Cos’è successo? Con gli anni è diventato più cinico?
«Non più cinico: più realista. Non so chi ha detto che un giovane che non ha mai pianto è un cinico e un vecchio che non ha mai riso è un folle. Non è che esista solo la scelta tra il denaro o la verità di un personaggio. Ci sono anche le vie di mezzo».

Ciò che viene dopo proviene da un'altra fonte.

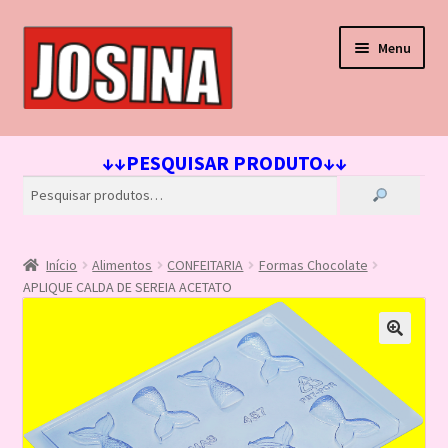
Pular
Pular
Menu
para
para
navegação
o
conteúdo
Início
↓↓PESQUISAR PRODUTO↓↓
Carrinho
Finalizar compra
Início
Alimentos
CONFEITARIA
Formas Chocolate
Lista de Desejos
APLIQUE CALDA DE SEREIA ACETATO
Loja
Minha conta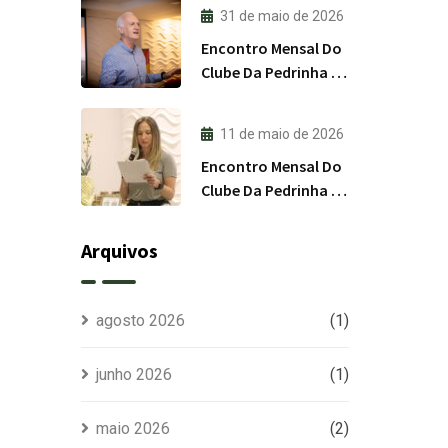
31 de maio de 2026
Encontro Mensal Do
Clube Da Pedrinha RS
/ Junho 2026
11 de maio de 2026
Encontro Mensal Do
Clube Da Pedrinha RS
/ Maio 2026
Arquivos
agosto 2026
(1)
junho 2026
(1)
maio 2026
(2)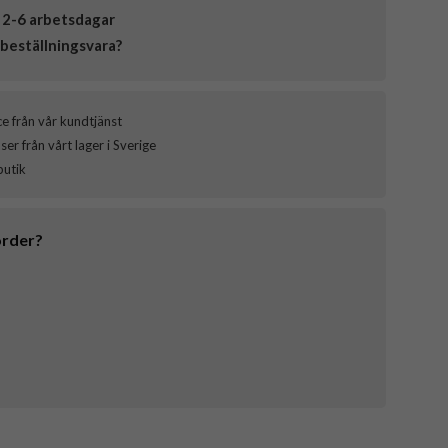
 2-6 arbetsdagar
beställningsvara?
ce från vår kundtjänst
er från vårt lager i Sverige
butik
order?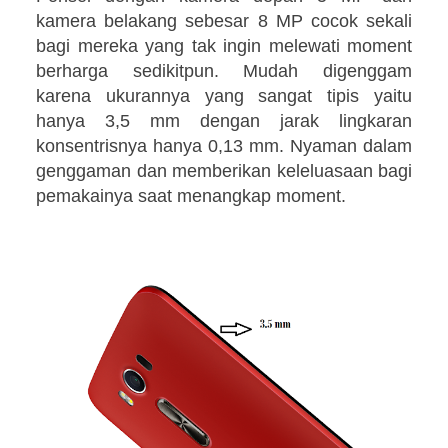
kamera belakang sebesar 8 MP cocok sekali
bagi mereka yang tak ingin melewati moment
berharga sedikitpun. Mudah digenggam
karena ukurannya yang sangat tipis yaitu
hanya 3,5 mm dengan jarak lingkaran
konsentrisnya hanya 0,13 mm. Nyaman dalam
genggaman dan memberikan keleluasaan bagi
pemakainya saat menangkap moment.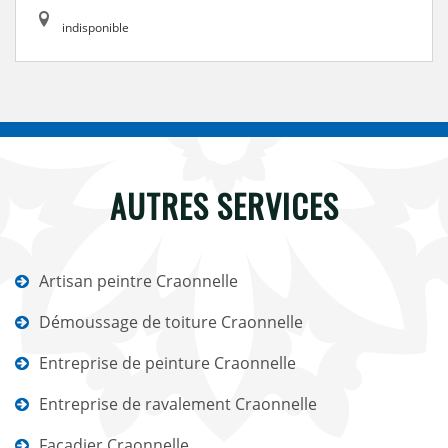
indisponible
AUTRES SERVICES
Artisan peintre Craonnelle
Démoussage de toiture Craonnelle
Entreprise de peinture Craonnelle
Entreprise de ravalement Craonnelle
Façadier Craonnelle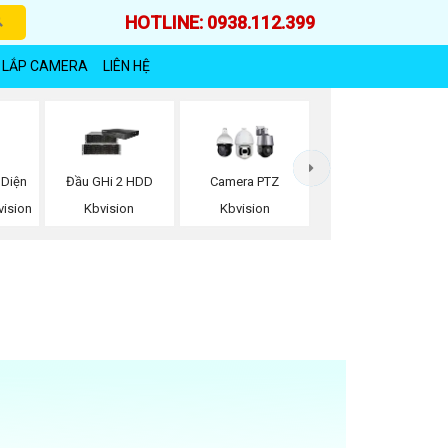
HOTLINE: 0938.112.399
 LẮP CAMERA
LIÊN HỆ
 Diện
Đầu GHi 2 HDD
Camera PTZ
ision
Kbvision
Kbvision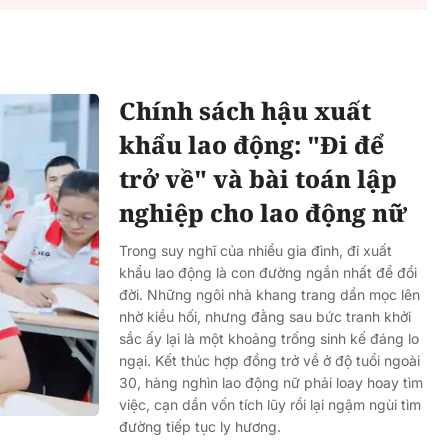
Chính sách hậu xuất
khẩu lao động: "Đi để
trở về" và bài toán lập
nghiệp cho lao động nữ
Trong suy nghĩ của nhiều gia đình, đi xuất
khẩu lao động là con đường ngắn nhất để đổi
đời. Những ngôi nhà khang trang dần mọc lên
nhờ kiều hối, nhưng đằng sau bức tranh khởi
sắc ấy lại là một khoảng trống sinh kế đáng lo
ngại. Kết thúc hợp đồng trở về ở độ tuổi ngoài
30, hàng nghìn lao động nữ phải loay hoay tìm
việc, cạn dần vốn tích lũy rồi lại ngậm ngùi tìm
đường tiếp tục ly hương.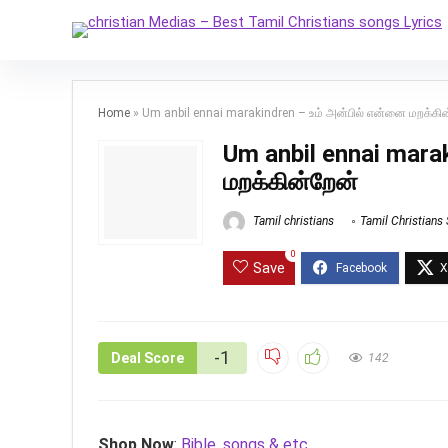
Home
»
Um anbil ennai marakindren – உம் அன்பில் என்னை மறக்கி
Um anbil ennai mara
மறக்கின்றேன்
Tamil christians
Tamil Christians
0
Save
-1
Deal Score
142
Shop Now
:
Bible, songs & etc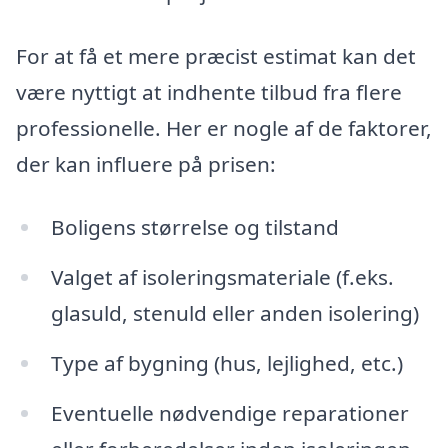
For at få et mere præcist estimat kan det
være nyttigt at indhente tilbud fra flere
professionelle. Her er nogle af de faktorer,
der kan influere på prisen:
Boligens størrelse og tilstand
Valget af isoleringsmateriale (f.eks.
glasuld, stenuld eller anden isolering)
Type af bygning (hus, lejlighed, etc.)
Eventuelle nødvendige reparationer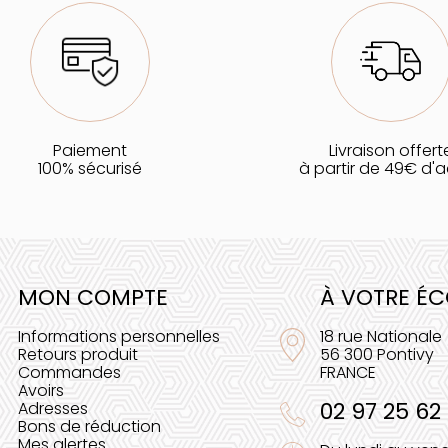
Paiement
Livraison offert
100% sécurisé
à partir de 49€ d'
MON COMPTE
À VOTRE É
Informations personnelles
18 rue Nationale
Retours produit
56 300 Pontivy
Commandes
FRANCE
Avoirs
02 97 25 62
Adresses
Bons de réduction
Mes alertes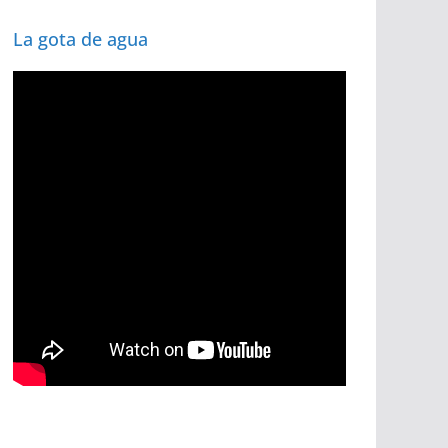
La gota de agua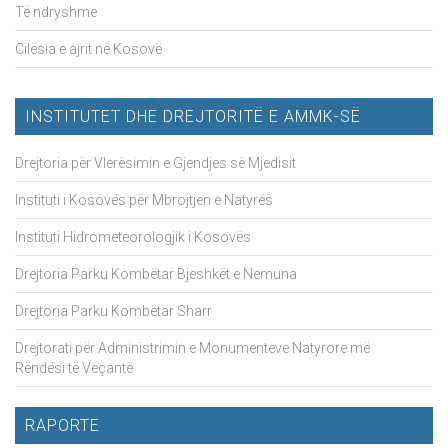
Të ndryshme
Cilësia e ajrit në Kosovë
INSTITUTET DHE DREJTORITË E AMMK-SË
Drejtoria për Vlerësimin e Gjendjes së Mjedisit
Instituti i Kosovës për Mbrojtjen e Natyrës
Instituti Hidrometeorologjik i Kosovës
Drejtoria Parku Kombëtar Bjeshkët e Nemuna
Drejtoria Parku Kombëtar Sharr
Drejtorati për Administrimin e Monumenteve Natyrore më
Rëndësi të Veçantë
RAPORTE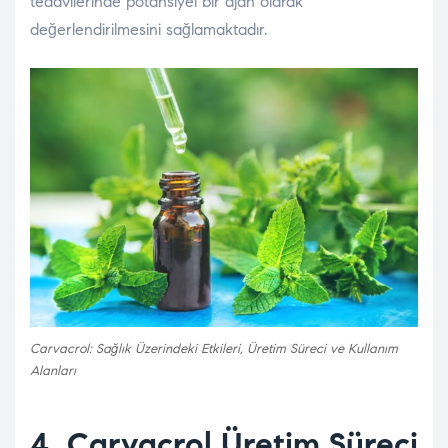
tedavilerinde potansiyel bir ajan olarak
değerlendirilmesini sağlamaktadır.
Carvacrol: Sağlık Üzerindeki Etkileri, Üretim Süreci ve Kullanım
Alanları
4. Carvacrol Üretim Süreci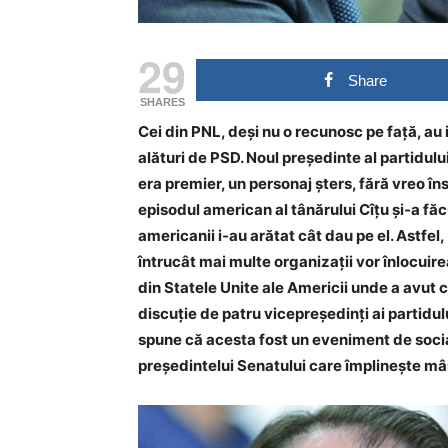
29
Share
SHARES
Cei din PNL, deși nu o recunosc pe față, au 
alături de PSD. Noul președinte al partidul
era premier, un personaj șters, fără vreo în
episodul american al tânărului Cîțu și-a făc
americanii i-au arătat cât dau pe el. Astfel,
întrucât mai multe organizații vor înlocuire
din Statele Unite ale Americii unde a avut cât
discuție de patru vicepreședinți ai partidu
spune că acesta fost un eveniment de sociali
președintelui Senatului care împlinește mâ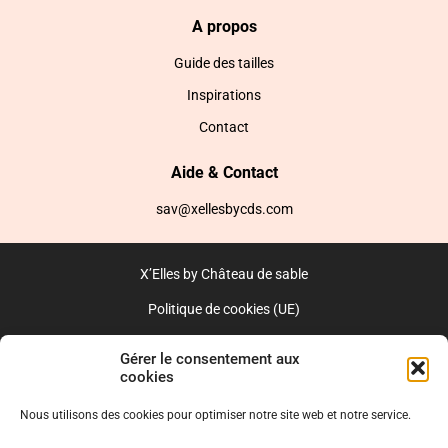
A propos
Guide des tailles
Inspirations
Contact
Aide & Contact
sav@xellesbycds.com
X’Elles by Château de sable
Politique de cookies (UE)
CGV
Gérer le consentement aux
cookies
Réalisé par l’agence web :
PixelsAgency.fr
Nous utilisons des cookies pour optimiser notre site web et notre service.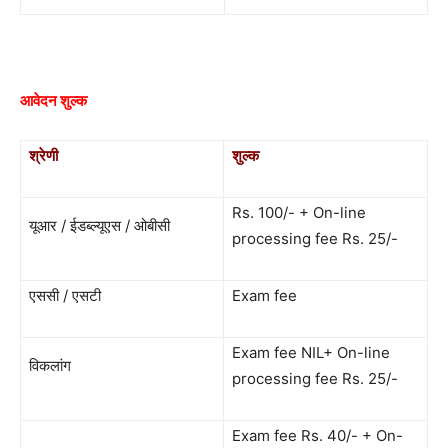
आवेदन शुल्क
श्रेणी
शुल्क
Rs. 100/- + On-line
यूआर / ईडब्ल्यूएस / ओबीसी
processing fee Rs. 25/-
एससी / एसटी
Exam fee
Exam fee NIL+ On-line
विकलांग
processing fee Rs. 25/-
Exam fee Rs. 40/- + On-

Lei avrebbe dovuto avere il ruolo del capitano Willard in “Apocalypse Now”, al posto di Martin Sheen. Invece Coppola la licenziò durante le riprese. Vogliamo parlarne?
«Ero molto più giovane, e anche Frances. Eravamo su due percorsi diversi. E poi io sono un Marine, e lui no».

Che c’entra?
«Dopo due settimane sul set e una di riprese, i tipi della Paramount vengono da me e pretendono di mettermi sotto contratto per 5 anni. Loro volevano comprarmi, io non potevo farmi comprare».

Ma perché un Marine si dà al cinema?
«Avevo 17 anni. Io e i miei amici di Brooklyn cercavamo avventura e identità. I Marines me l’hanno data, insieme alle prime nozioni di eroismo e mito. Ricordo una notte durante i primi mesi di addestramento: eravamo nelle paludi della North Carolina, era buio e io avevo paura. Non volevo che gli altri se ne accorgessero, ma avevo paura. Di colpo una piattaforma, la sagome di un ufficiale e una voce rimbombante. Ricordo ancora che disse: “Abbiamo tutti paura del buio”. Rimasi di sasso, come lo sapeva? Ma è vero, abbiamo tutti paura di ciò che non sappiamo. Mi viene ancora la pelle d’oca. Guardi il mio braccio destro: “Once a Marine always a Marine”, diciamo noi: se sei stato un Marine lo sarai per sempre. È così: valori come lealtà e fedeltà ti rimangono per sempre e ti danno un codice di vita. Specie quando finisci nel business in cui sono andato a infilarmi io».

Per alcuni lei è quello sempre nudo.
«Gli attori raccontano delle storie e per farlo occorre coraggio. Cerchi la verità del personaggio. È questa ricerca a dirti se per farlo dovrai essere vestito o nudo».

Lei è un uomo che ha ancora speranze?
«Io penso che la vita sia bellissima. Che va vissuta ogni giorno perché poi finisce. Non sappiamo da dove veniamo, non sappiamo dove andiamo ma siamo qui, siamo presenti. I buddisti sostengono che dobbiamo vedere tutto come un gioco, anche la morte. Ecco, io continuo a giocare».